On March 18, 2013, the Canadian federal government announced the creation of the Tanker Safety Expert Panel. Captain Gordon Houston was Chair of the Tanker Safety Expert Panel that completed its assessment of Canada’s Ship-Source Oil Spill Preparedness and Response Regime. The panel has submitted two reports to the Minister of Transport. The first report was completed in November 2013 and addressed the current regime south of 60 degrees. The second, completed in September 2014 focused on the requirements for the Arctic and hazardous and noxious substances nationally and was recently released. The June 2015 issue of BC Shipping News contains a very informative interview with Captain Houston. Highlights from the interview include:
The Panel’s first report — A Review of Canada’s Ship-source Oil Spill Preparedness and Response Regime — offered 45 recommendations to the Federal Government covering areas of prevention, preparedness and response; strengthening the polluter pay principle; leadership and stewardship; communication and engagement; and continuous improvement. While the Panel concluded that “the overall preparedness and response regime is fundamentally sound,” the report noted that the last comprehensive review of Canada’s spill response regime was 20 years ago with the Brander-Smith Report and that, since that time, resource extraction, port activity, and shipping traffic volumes had increased; new technologies and best practices in the field of oil spill response had been developed; and that the review would “set Canada on a course of continuous improvement.” Of the 45 recommendations, the Federal Government accepted 44. The remaining recommendation — that of disbanding Regional Advisory Councils — was rejected, however, the Review had called for its dissolution because it had the impossible task of educating the public and providing advice to the government without having any funding in place to do so. That may have changed as Houston believes that a budget has been established for RACs. So in a way, the result is better than the recommendation.

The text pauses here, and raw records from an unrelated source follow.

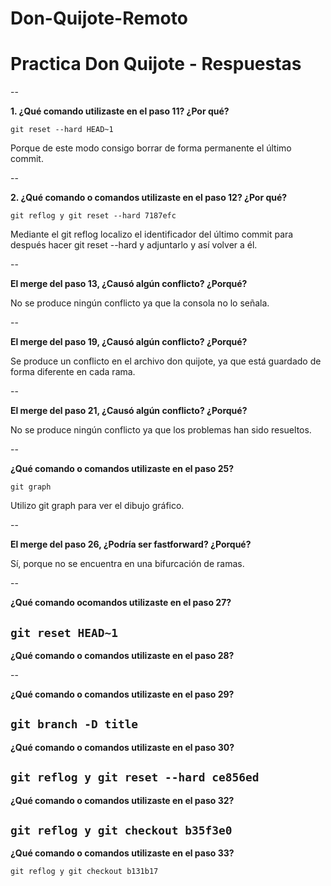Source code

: # Don-Quijote-Remoto
# Practica Don Quijote - Respuestas

--

**1. ¿Qué comando utilizaste en el paso 11? ¿Por qué?**

`git reset --hard HEAD~1` 

Porque de este modo consigo borrar de forma permanente el último commit.

--

**2. ¿Qué comando o comandos utilizaste en el paso 12? ¿Por qué?**

`git reflog y git reset --hard 7187efc` 

Mediante el git reflog localizo el identificador del último commit para después hacer git reset --hard y adjuntarlo y así volver a él.

--

**El merge del paso 13, ¿Causó algún conflicto? ¿Porqué?**

No se produce ningún conflicto ya que la consola no lo señala.

--

**El merge del paso 19, ¿Causó algún conflicto? ¿Porqué?**

Se produce un conflicto en el archivo don quijote, ya que está guardado de forma diferente en cada rama.

--

**El merge del paso 21, ¿Causó algún conflicto? ¿Porqué?**

No se produce ningún conflicto ya que los problemas han sido resueltos.

--

**¿Qué comando o comandos utilizaste en el paso 25?**

`git graph`

Utilizo git graph para ver el dibujo gráfico.

--

**El merge del paso 26, ¿Podría ser fastforward? ¿Porqué?**

Sí, porque no se encuentra en una bifurcación de ramas.

--

**¿Qué comando ocomandos utilizaste en el paso 27?**

`git reset HEAD~1`
--

**¿Qué comando o comandos utilizaste en el paso 28?**


--

**¿Qué comando o comandos utilizaste en el paso 29?**

`git branch -D title`
--

**¿Qué comando o comandos utilizaste en el paso 30?**

`git reflog y git reset --hard ce856ed`
--

**¿Qué comando o comandos utilizaste en el paso 32?**

`git reflog y git checkout b35f3e0`
--

**¿Qué comando o comandos utilizaste en el paso 33?**


`git reflog y git checkout b131b17
`
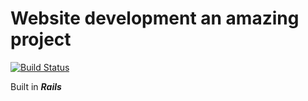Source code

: # Website development an amazing project
[![Build Status](https://travis-ci.org/fbell123/website.svg?branch=master)](https://travis-ci.org/fbell123/website)

Built in ***Rails***

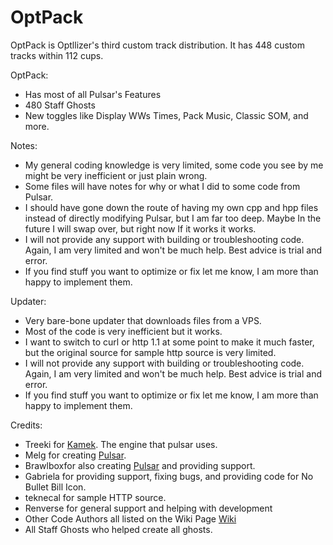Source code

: # OptPack
OptPack is Optllizer's third custom track distribution. It has 448 custom tracks within 112 cups.

OptPack:
- Has most of all Pulsar's Features
- 480 Staff Ghosts
- New toggles like Display WWs Times, Pack Music, Classic SOM, and more.

Notes:
- My general coding knowledge is very limited, some code you see by me might be very inefficient or just plain wrong. 
- Some files will have notes for why or what I did to some code from Pulsar. 
- I should have gone down the route of having my own cpp and hpp files instead of directly modifying Pulsar, but I am far too deep. Maybe In the future I will swap over, but right now If it works it works.
- I will not provide any support with building or troubleshooting code. Again, I am very limited and won't be much help. Best advice is trial and error.
- If you find stuff you want to optimize or fix let me know, I am more than happy to implement them.


Updater:
- Very bare-bone updater that downloads files from a VPS.
- Most of the code is very inefficient but it works.
- I want to switch to curl or http 1.1 at some point to make it much faster, but the original source for sample http source is very limited.
- I will not provide any support with building or troubleshooting code. Again, I am very limited and won't be much help. Best advice is trial and error.
- If you find stuff you want to optimize or fix let me know, I am more than happy to implement them.

Credits:
- Treeki for [Kamek](https://github.com/Treeki/Kamek/tree/master). The engine that pulsar uses.
- Melg for creating [Pulsar](https://github.com/MelgMKW/Pulsar). 
- Brawlboxfor also creating [Pulsar](https://github.com/MelgMKW/Pulsar) and providing support.
- Gabriela for providing support, fixing bugs, and providing code for No Bullet Bill Icon.
- teknecal for sample HTTP source.
- Renverse for general support and helping with development
- Other Code Authors all listed on the Wiki Page [Wiki](https://wiki.tockdom.com/wiki/OptPack)
- All Staff Ghosts who helped create all ghosts.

Captain Houston Chair, Tanker Safety Expert Panel spoke at The Chartered Institute of Logistics and Transportation North America – Pacific Chapter – Gateway Series Spring Luncheon, Tuesday, June 23, 2015. The proceedings from that event are available for downloading. K. Joseph Spears’ article‘CILTNA luncheon with Capt. Gordon Houston, Chair, Tanker Safety Expert Panel’ appeared in the August 2015 issue of Canadian Sailings.
The CILTNA luncheon topic was timely, due in part to:
– An increase in oil shipments and the transport of other potential pollutants such as liquefied natural gas and other hazardous and noxious substances through Canadian waters;
– Concerns raised in the Commissioner of the Environment and Sustainable Development 2010 Fall Report, Oil Spills from Ships; and
– Public interest in oil tanker safety issues.

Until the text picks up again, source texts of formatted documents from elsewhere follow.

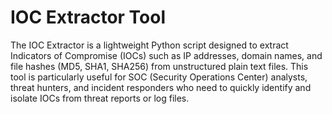 # IOC Extractor Tool

The IOC Extractor is a lightweight Python script designed to extract Indicators of Compromise (IOCs) such as IP addresses, domain names, and file hashes (MD5, SHA1, SHA256) from unstructured plain text files. This tool is particularly useful for SOC (Security Operations Center) analysts, threat hunters, and incident responders who need to quickly identify and isolate IOCs from threat reports or log files.


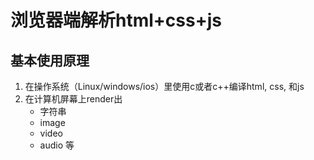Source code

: # 浏览器端解析html+css+js

## 基本使用原理

1. 在操作系统（Linux/windows/ios）里使用c或者c++编译html, css, 和js
2. 在计算机屏幕上render出
	- 字符串
	- image
	- video
	- audio 等





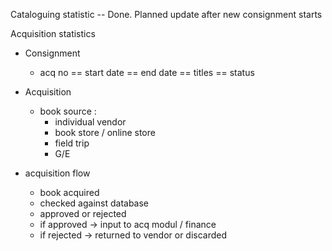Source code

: Cataloguing statistic -- Done. 
Planned update after new consignment starts

Acquisition statistics
- Consignment
  - acq no == start date == end date == titles == status 
- Acquisition
  - book source :
    - individual vendor
    - book store / online store
    - field trip
    - G/E
    
 - acquisition flow
    - book acquired
    - checked against database
    - approved or rejected
    - if approved -> input to acq modul / finance
    - if rejected -> returned to vendor or discarded
    
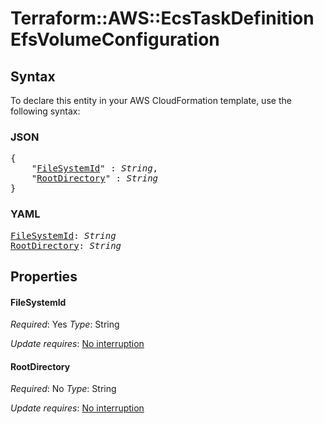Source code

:# Terraform::AWS::EcsTaskDefinition EfsVolumeConfiguration

## Syntax

To declare this entity in your AWS CloudFormation template, use the following syntax:

### JSON

<pre>
{
    "<a href="#filesystemid" title="FileSystemId">FileSystemId</a>" : <i>String</i>,
    "<a href="#rootdirectory" title="RootDirectory">RootDirectory</a>" : <i>String</i>
}
</pre>

### YAML

<pre>
<a href="#filesystemid" title="FileSystemId">FileSystemId</a>: <i>String</i>
<a href="#rootdirectory" title="RootDirectory">RootDirectory</a>: <i>String</i>
</pre>

## Properties

#### FileSystemId

_Required_: Yes
_Type_: String

_Update requires_: [No interruption](https://docs.aws.amazon.com/AWSCloudFormation/latest/UserGuide/using-cfn-updating-stacks-update-behaviors.html#update-no-interrupt)

#### RootDirectory

_Required_: No
_Type_: String

_Update requires_: [No interruption](https://docs.aws.amazon.com/AWSCloudFormation/latest/UserGuide/using-cfn-updating-stacks-update-behaviors.html#update-no-interrupt)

Tanker Safety Expert Panel Scope of the Review
The panel was mandated to conduct a pan-Canadian review and assessment of Canada’s Ship-source Oil Spill Preparedness and Response Regime, as it applies to oil handling facilities and ship-source oil spill preparedness and response. In particular, the review examined the:
– Regime’s current regulated preparedness capacity of 10,000 tonnes.
– Is the current maximum preparedness capacity of 10,000 tonnes adequate? Is it a world-class standard?
– What are the implications of increasing this requirement above 10,000 tonnes?
– How effective is the Regime’s governance structure, including such elements as the private-public model, funding and fee arrangements, placement of response assets, and cascading resources?
– How are preparedness and response linked to liability and compensation?
– Regime coverage.
– Is there a need for, and what are the financial implications of, creating a cost-effective preparedness and response regime in the North and extending the current regime to hazardous and noxious substances, such as liquid natural gas, and new or unconventional oil products?